Ameliorating effects of preadolescent aniracetam treatment on prenatal ethanol-induced impairment in AMPA receptor activity

Ethanol-induced damage in the developing hippocampus may result in cognitive deficits such as those observed in fetal alcohol spectrum disorder (FASD). Cognitive deficits in FASD are partially mediated by alterations in glutamatergic synaptic transmission. Recently, we reported that synaptic transmission mediated by alpha-amino-3-hydroxy-5-methyl-4-isoxazolepropionic acid receptors (AMPARs) is impaired following fetal ethanol exposure. This finding led us to develop a rational approach for the treatment of alcohol-related cognitive deficits using aniracetam, an allosteric AMPAR modulator. In the present study, 28 to 34-day-old rats exposed to ethanol in utero were treated with aniracetam, and subsequently exhibited persistent improvement in mEPSC amplitude, frequency, and decay time. Furthermore, these animals expressed positive changes in synaptic single channel properties, suggesting that aniracetam ameliorates prenatal ethanol-induced deficits through modifications at the single channel level. Specifically, single channel open probability, conductance, mean open and closed times, and the number and burst duration were positively affected. Our findings emphasize the utility of compounds which slow the rate of deactivation and desensitization of AMPARs such as aniracetam.

Ampakine CX516 ameliorates functional deficits in AMPA receptors in a hippocampal slice model of protein accumulation.

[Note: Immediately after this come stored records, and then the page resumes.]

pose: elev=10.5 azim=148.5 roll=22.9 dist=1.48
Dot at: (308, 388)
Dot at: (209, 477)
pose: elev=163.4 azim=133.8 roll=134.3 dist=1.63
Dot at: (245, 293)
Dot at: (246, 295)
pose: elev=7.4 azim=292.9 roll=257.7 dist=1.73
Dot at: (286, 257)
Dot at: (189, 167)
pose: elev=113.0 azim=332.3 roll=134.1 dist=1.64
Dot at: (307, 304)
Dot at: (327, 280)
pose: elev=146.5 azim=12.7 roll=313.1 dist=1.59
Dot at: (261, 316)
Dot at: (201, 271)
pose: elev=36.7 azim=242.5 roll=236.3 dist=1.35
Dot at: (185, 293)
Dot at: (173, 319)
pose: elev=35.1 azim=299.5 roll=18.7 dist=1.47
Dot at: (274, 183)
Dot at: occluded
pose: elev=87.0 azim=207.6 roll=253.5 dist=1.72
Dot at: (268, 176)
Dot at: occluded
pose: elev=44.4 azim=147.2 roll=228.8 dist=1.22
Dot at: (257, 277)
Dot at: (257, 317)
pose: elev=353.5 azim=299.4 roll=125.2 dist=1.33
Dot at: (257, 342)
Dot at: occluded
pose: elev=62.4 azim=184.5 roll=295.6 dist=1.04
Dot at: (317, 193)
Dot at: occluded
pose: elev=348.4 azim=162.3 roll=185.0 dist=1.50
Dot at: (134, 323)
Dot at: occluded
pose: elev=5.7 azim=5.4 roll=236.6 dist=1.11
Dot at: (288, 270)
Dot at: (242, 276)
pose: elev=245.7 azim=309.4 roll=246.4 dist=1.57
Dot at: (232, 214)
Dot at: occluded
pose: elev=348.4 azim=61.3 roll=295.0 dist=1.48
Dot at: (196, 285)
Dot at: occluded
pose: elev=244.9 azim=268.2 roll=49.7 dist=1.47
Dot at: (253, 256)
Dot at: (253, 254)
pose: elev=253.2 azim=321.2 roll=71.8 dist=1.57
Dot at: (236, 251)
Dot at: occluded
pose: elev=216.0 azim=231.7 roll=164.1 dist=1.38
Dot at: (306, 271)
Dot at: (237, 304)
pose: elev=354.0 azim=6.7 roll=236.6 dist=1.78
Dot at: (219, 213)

AMPAkines are positive modulators of AMPA receptors, and previous work has shown that these compounds can facilitate synaptic plasticity and improve learning and memory in both animals and humans; thus, their role in the treatment of cognitive impairment is worthy of investigation. In this study, we have utilized an organotypic slice model in which chloroquine-induced lysosomal dysfunction produces many of the pathogenic attributes of Alzheimers disease. Our previous work demonstrated that synaptic AMPA receptor function is impaired in hippocampal slice cultures exhibiting lysosomal dysfunction leading to protein accumulation. The present study investigated the effect of the AMPAkine CX516 on AMPAR-mediated synaptic transmission as well as the CX516 induced modification of single channel AMPA receptor properties in this organotypic slice-culture model. In whole cell recordings from CA1 pyramidal neurons in chloroquine-treated slices we observed a significant decrease in AMPAR-mediated mEPSC frequency and amplitude indicating synaptic dysfunction. Following application of CX516, these parameters returned to nearly normal levels. Similarly, we report chloroquine-induced impairment of AMPAR single channel properties (decreased probability of opening and mean open time), and significant recovery of these properties following CX516 administration. These results suggest that AMPA receptors may be potential pharmaceutical targets for the treatment of neurodegenerative diseases, and highlights AMPAkines, in particular, as possible therapeutic agents.